Sprawl upon one of Maui’s white-sand beaches with your nose to the dune, and you may have a Horton Hears a Who revelation. The more closely you look, the more the sands open kaleidoscopically to your eyes. Calcium carbonate seashells, casings and carapaces, coral-reef fragments and sprigs of hard, calcareous algae—these sift themselves at the whim of swells and tides, and bank against our shores, looking innocently homogenous at a distance of a few feet.
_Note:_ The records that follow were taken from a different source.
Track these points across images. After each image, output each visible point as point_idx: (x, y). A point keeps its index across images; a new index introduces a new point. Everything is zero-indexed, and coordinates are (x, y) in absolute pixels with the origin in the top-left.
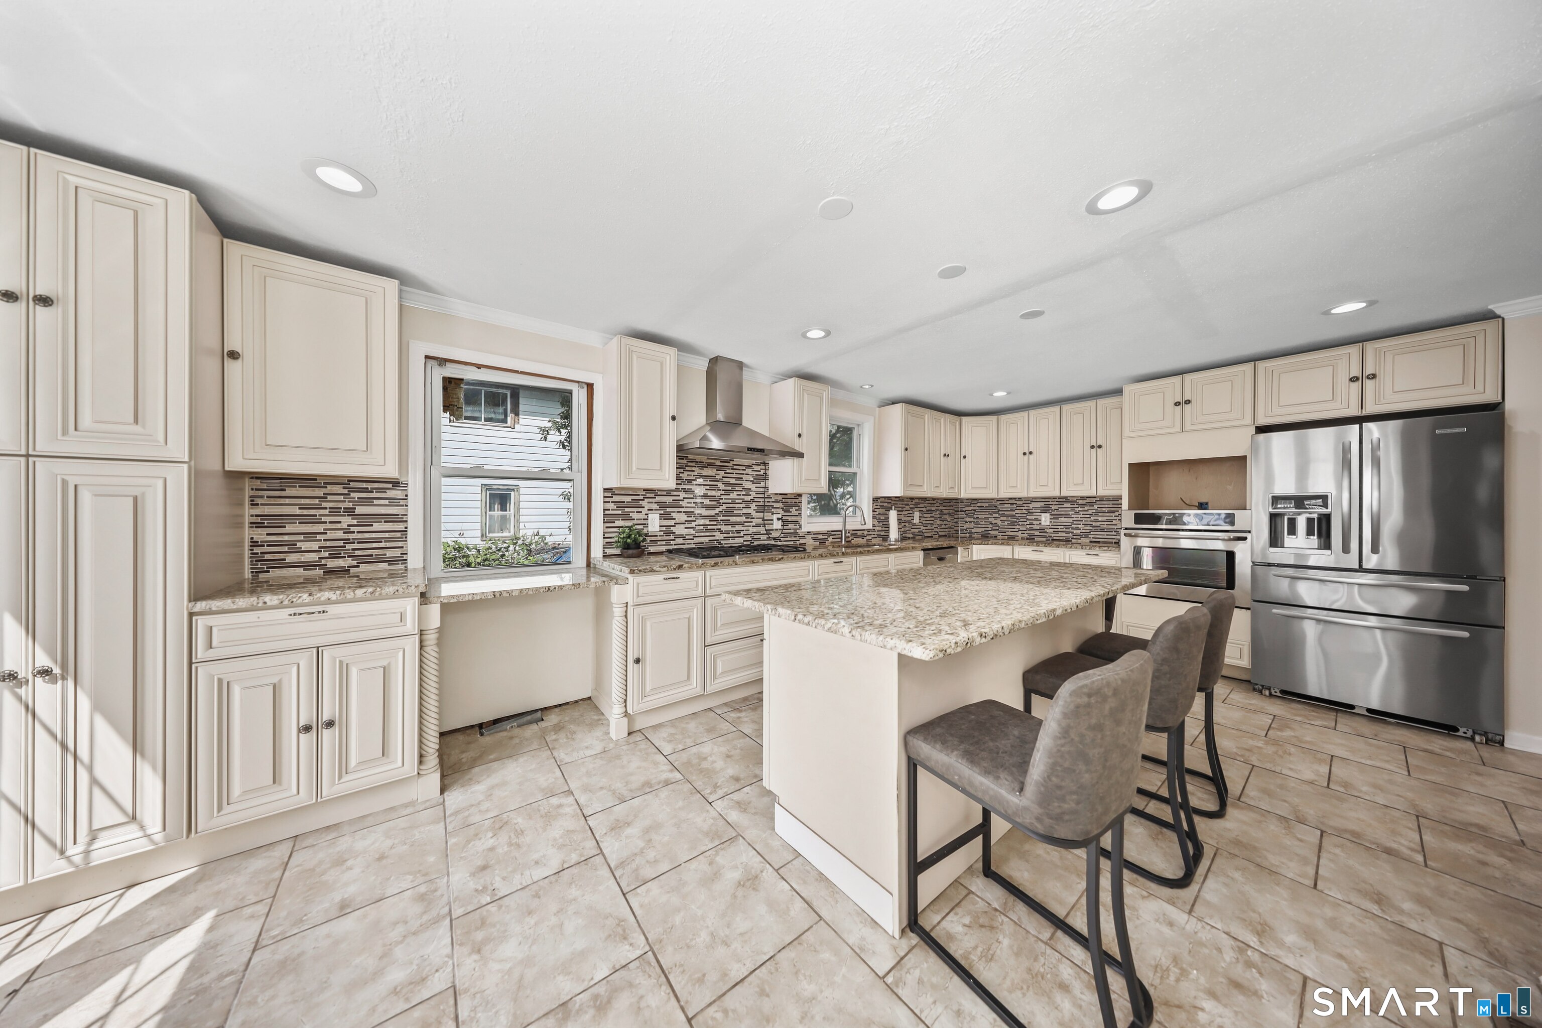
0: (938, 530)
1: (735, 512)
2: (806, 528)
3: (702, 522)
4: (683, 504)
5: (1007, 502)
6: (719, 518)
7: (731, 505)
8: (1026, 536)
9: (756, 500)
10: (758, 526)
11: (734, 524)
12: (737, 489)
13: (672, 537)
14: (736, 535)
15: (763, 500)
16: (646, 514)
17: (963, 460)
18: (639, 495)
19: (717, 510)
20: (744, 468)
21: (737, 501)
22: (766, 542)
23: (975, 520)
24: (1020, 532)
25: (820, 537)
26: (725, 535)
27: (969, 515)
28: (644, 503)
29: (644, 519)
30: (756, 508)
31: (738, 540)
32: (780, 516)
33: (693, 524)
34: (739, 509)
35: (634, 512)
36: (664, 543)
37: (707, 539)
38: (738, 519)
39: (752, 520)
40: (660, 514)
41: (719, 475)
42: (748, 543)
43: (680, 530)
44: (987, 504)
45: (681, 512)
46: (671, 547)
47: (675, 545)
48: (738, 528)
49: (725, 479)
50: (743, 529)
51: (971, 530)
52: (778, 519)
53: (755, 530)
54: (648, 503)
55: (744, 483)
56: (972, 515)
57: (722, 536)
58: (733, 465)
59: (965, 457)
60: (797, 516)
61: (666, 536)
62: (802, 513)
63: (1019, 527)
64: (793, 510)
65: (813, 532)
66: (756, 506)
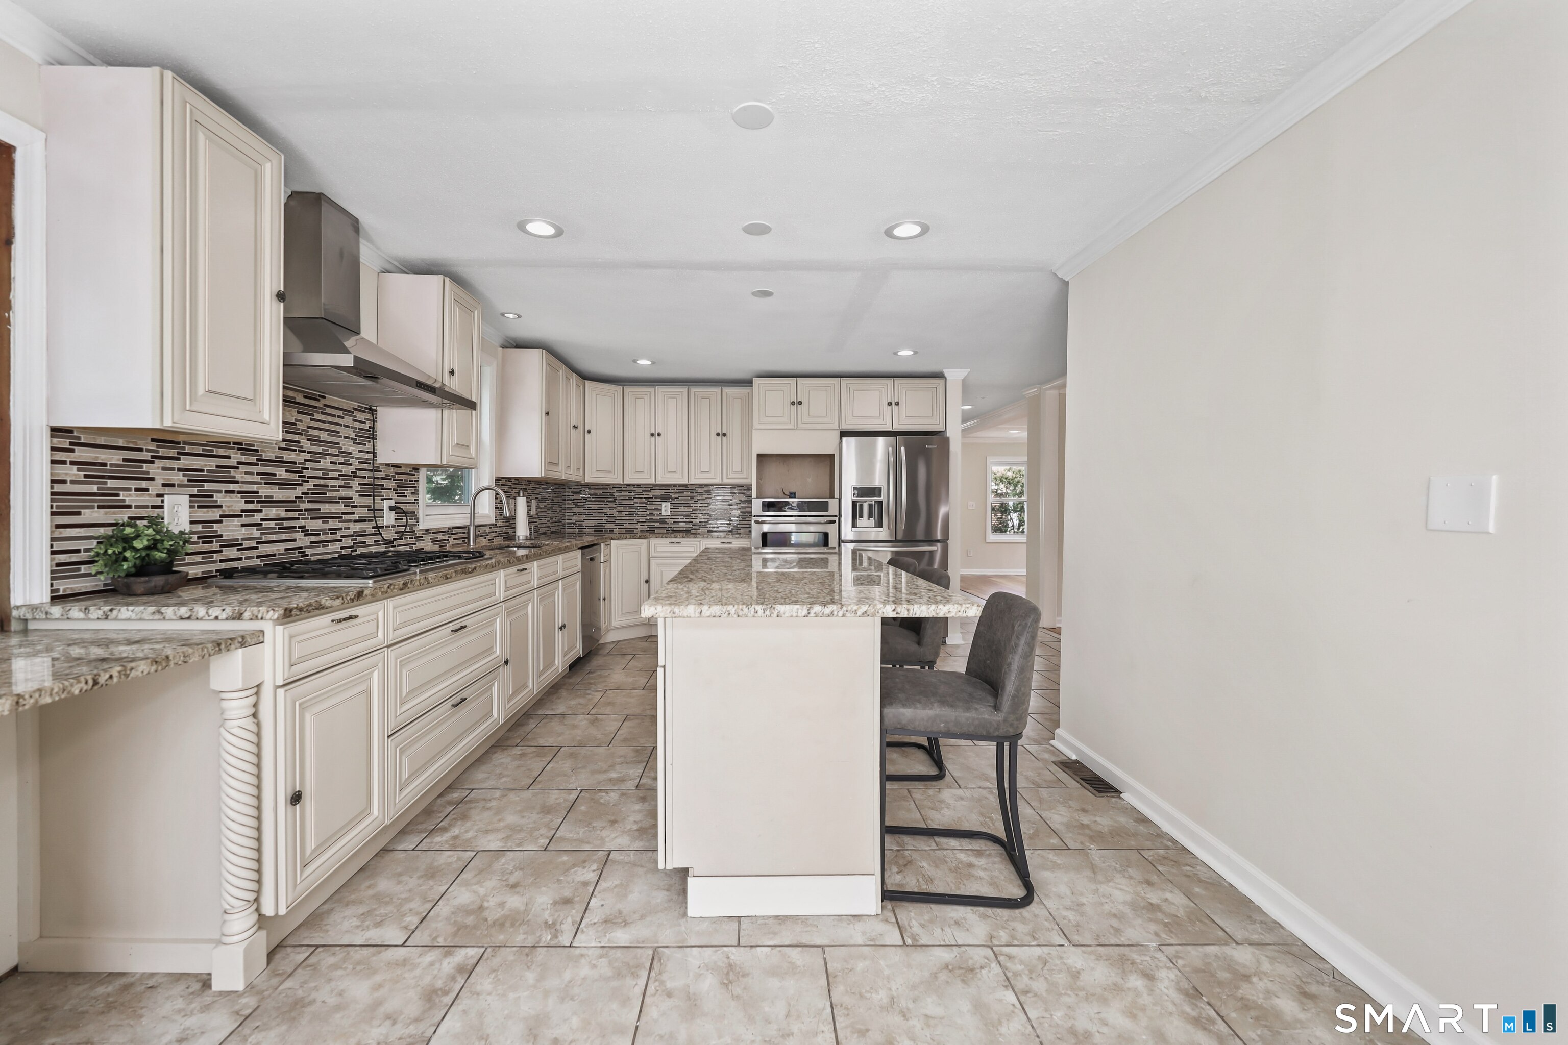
0: (549, 524)
1: (329, 494)
2: (422, 526)
3: (273, 512)
4: (238, 475)
5: (624, 489)
6: (303, 506)
7: (322, 482)
8: (645, 528)
9: (359, 473)
10: (362, 520)
11: (325, 518)
12: (331, 451)
13: (215, 546)
14: (330, 537)
15: (370, 474)
16: (159, 496)
17: (587, 435)
18: (141, 450)
19: (299, 491)
20: (341, 413)
21: (331, 474)
22: (374, 549)
23: (587, 511)
24: (639, 524)
25: (440, 537)
26: (313, 539)
27: (579, 504)
28: (154, 470)
29: (153, 507)
30: (359, 488)
31: (332, 547)
32: (392, 503)
33: (257, 518)
34: (334, 489)
35: (129, 489)
36: (198, 558)
37: (282, 547)
38: (333, 508)
39: (354, 510)
40: (191, 496)
41: (301, 421)
42: (349, 551)
43: (231, 530)
44: (601, 492)
45: (233, 492)
46: (213, 567)
47: (221, 561)
48: (332, 524)
49: (312, 432)
50: (340, 525)
51: (580, 523)
52: (391, 508)
53: (358, 527)
54: (164, 469)
55: (342, 441)
56: (583, 504)
57: (307, 540)
58: (325, 405)
59: (589, 432)
60: (414, 503)
61: (203, 543)
62: (419, 499)
63: (637, 518)
64: (408, 493)
65: (432, 529)
66: (359, 484)
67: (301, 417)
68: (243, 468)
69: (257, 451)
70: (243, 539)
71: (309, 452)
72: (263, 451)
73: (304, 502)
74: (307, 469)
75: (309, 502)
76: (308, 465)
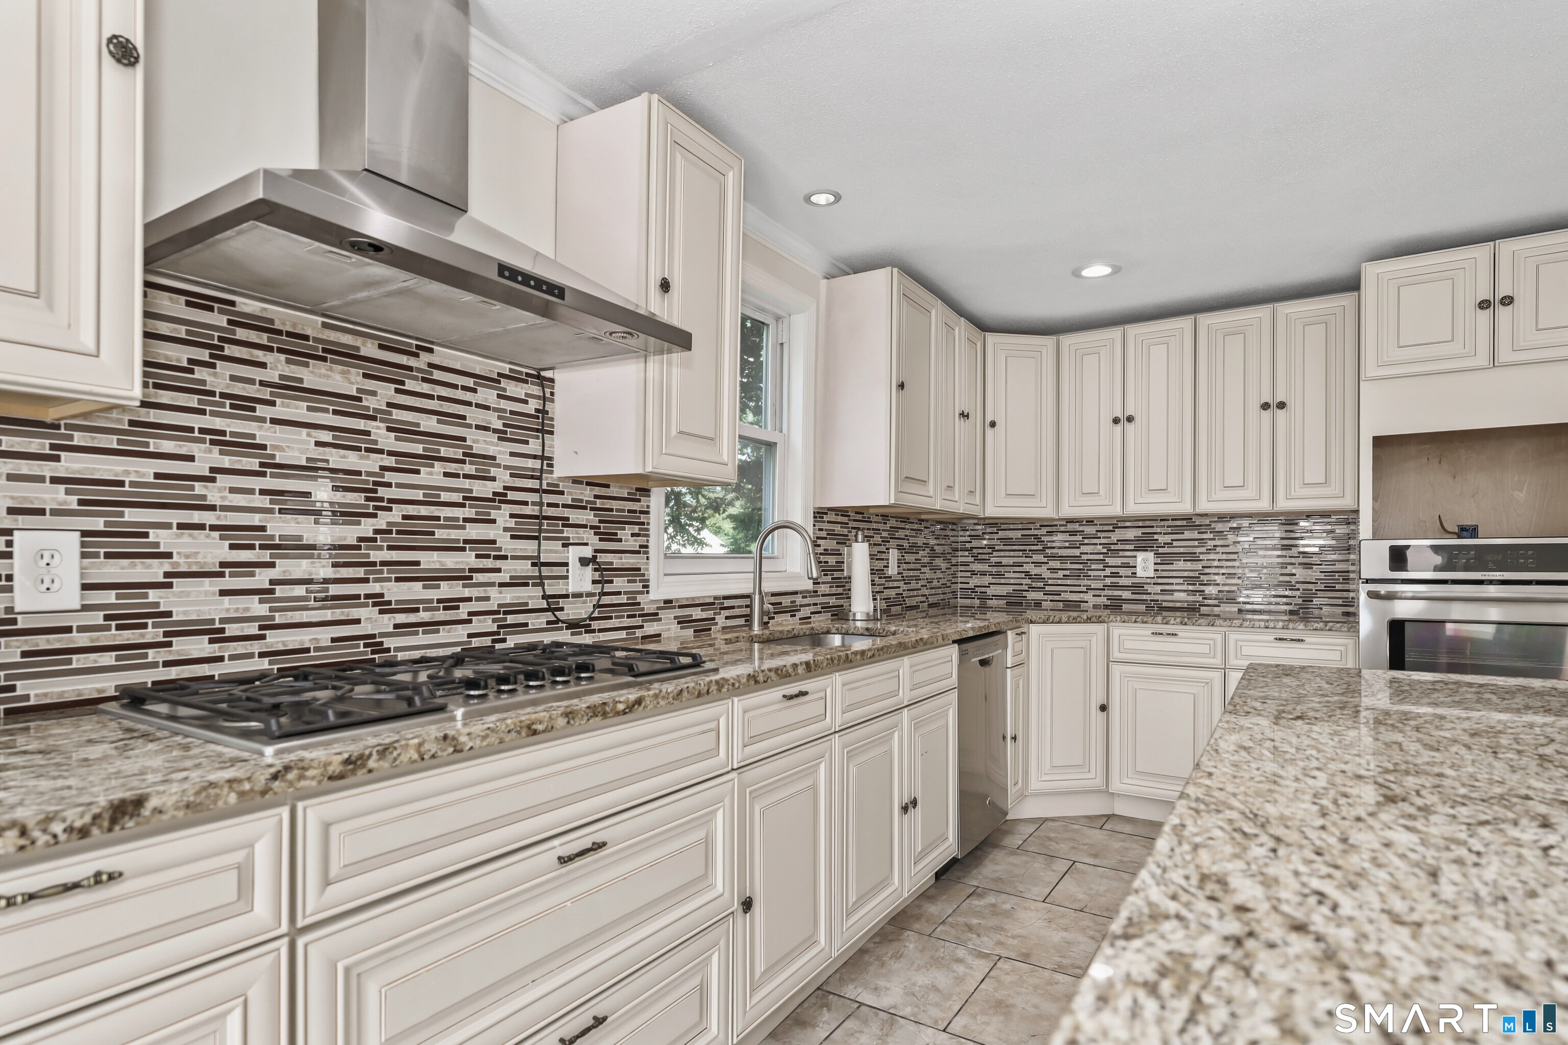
0: (926, 592)
1: (440, 534)
2: (658, 592)
4: (214, 493)
5: (1062, 529)
6: (376, 556)
7: (424, 511)
8: (1103, 600)
9: (511, 496)
10: (517, 582)
11: (432, 579)
12: (444, 452)
13: (152, 633)
14: (441, 615)
15: (534, 497)
17: (989, 432)
19: (367, 527)
20: (470, 382)
21: (445, 497)
22: (547, 638)
23: (994, 570)
24: (1091, 593)
25: (697, 613)
26: (401, 618)
27: (980, 557)
30: (511, 523)
31: (444, 635)
32: (588, 552)
33: (261, 579)
34: (452, 524)
36: (108, 659)
37: (325, 635)
38: (451, 561)
39: (498, 564)
40: (88, 534)
41: (374, 393)
42: (487, 641)
43: (193, 601)
44: (1019, 534)
45: (201, 527)
46: (147, 677)
47: (167, 664)
48: (447, 590)
49: (397, 414)
50: (467, 593)
51: (983, 589)
52: (584, 562)
53: (510, 596)
54: (13, 478)
55: (471, 435)
56: (987, 557)
57: (387, 623)
58: (431, 365)
59: (993, 424)
60: (638, 552)
61: (119, 627)
62: (651, 544)
63: (1088, 583)
64: (625, 533)
65: (677, 600)
66: (512, 516)
67: (371, 385)
68: (224, 481)
69: (264, 447)
70: (222, 620)
71: (391, 453)
72: (275, 447)
73: (380, 548)
74: (389, 485)
75: (390, 548)
76: (389, 477)
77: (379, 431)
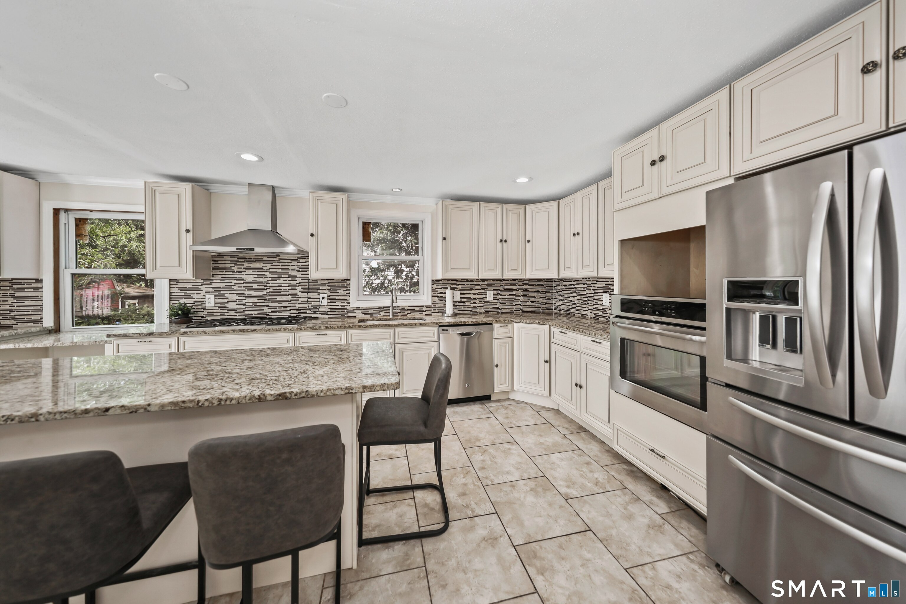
1: (282, 293)
2: (354, 304)
3: (251, 300)
4: (235, 288)
6: (267, 298)
7: (278, 288)
9: (301, 284)
10: (303, 303)
11: (280, 302)
12: (283, 276)
13: (226, 311)
14: (283, 309)
15: (307, 284)
16: (203, 295)
17: (527, 244)
18: (198, 282)
19: (265, 292)
20: (290, 261)
21: (283, 285)
22: (312, 315)
25: (371, 311)
26: (273, 309)
27: (558, 293)
28: (202, 288)
29: (202, 299)
30: (302, 290)
31: (283, 313)
32: (326, 296)
33: (244, 302)
34: (285, 290)
35: (194, 294)
36: (219, 314)
37: (256, 312)
38: (285, 298)
39: (298, 299)
40: (215, 295)
42: (295, 315)
43: (232, 306)
44: (569, 284)
45: (233, 293)
46: (225, 317)
47: (228, 316)
48: (284, 304)
49: (271, 270)
50: (289, 305)
52: (325, 298)
53: (301, 306)
54: (205, 287)
55: (290, 272)
57: (270, 310)
59: (528, 242)
60: (346, 295)
61: (220, 309)
62: (350, 293)
64: (341, 291)
65: (362, 307)
66: (302, 288)
67: (265, 265)
68: (237, 285)
69: (244, 279)
71: (270, 278)
72: (246, 279)
73: (268, 296)
74: (270, 284)
75: (270, 296)
76: (269, 282)
77: (267, 274)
Peering intently, you see that you are not on a uniform pile of white whatever; you lie prone on amber globules, itsy emeralds, lumpy fragments of red and black rock, crumbles of crimson crab, lavender urchin spikes, and a host of white bits of calcium-based, organic architecture snapped off the living city of the reef. It’s this calcium that helps “white” to be the coolest of our sands—reflective, light and porous.

Microscopic sand

The continent’s white sand is the shavings of rock, much of it carried to the coasts by rivers. Under a microscope it is a lovely amalgam of microgems, glitzy quartz, and mineral particles. In Hawaii, however, our sands sing of the sea, offering up as evidence the candy-cane twist of a sea snail’s home, the royal purple nubbins of a lobster’s legs, or all those little fragments of once-proud coral heads, white as can be and crinkled, porous, striated, laddered, or rubbed as perfectly round as your inquisitive eyes.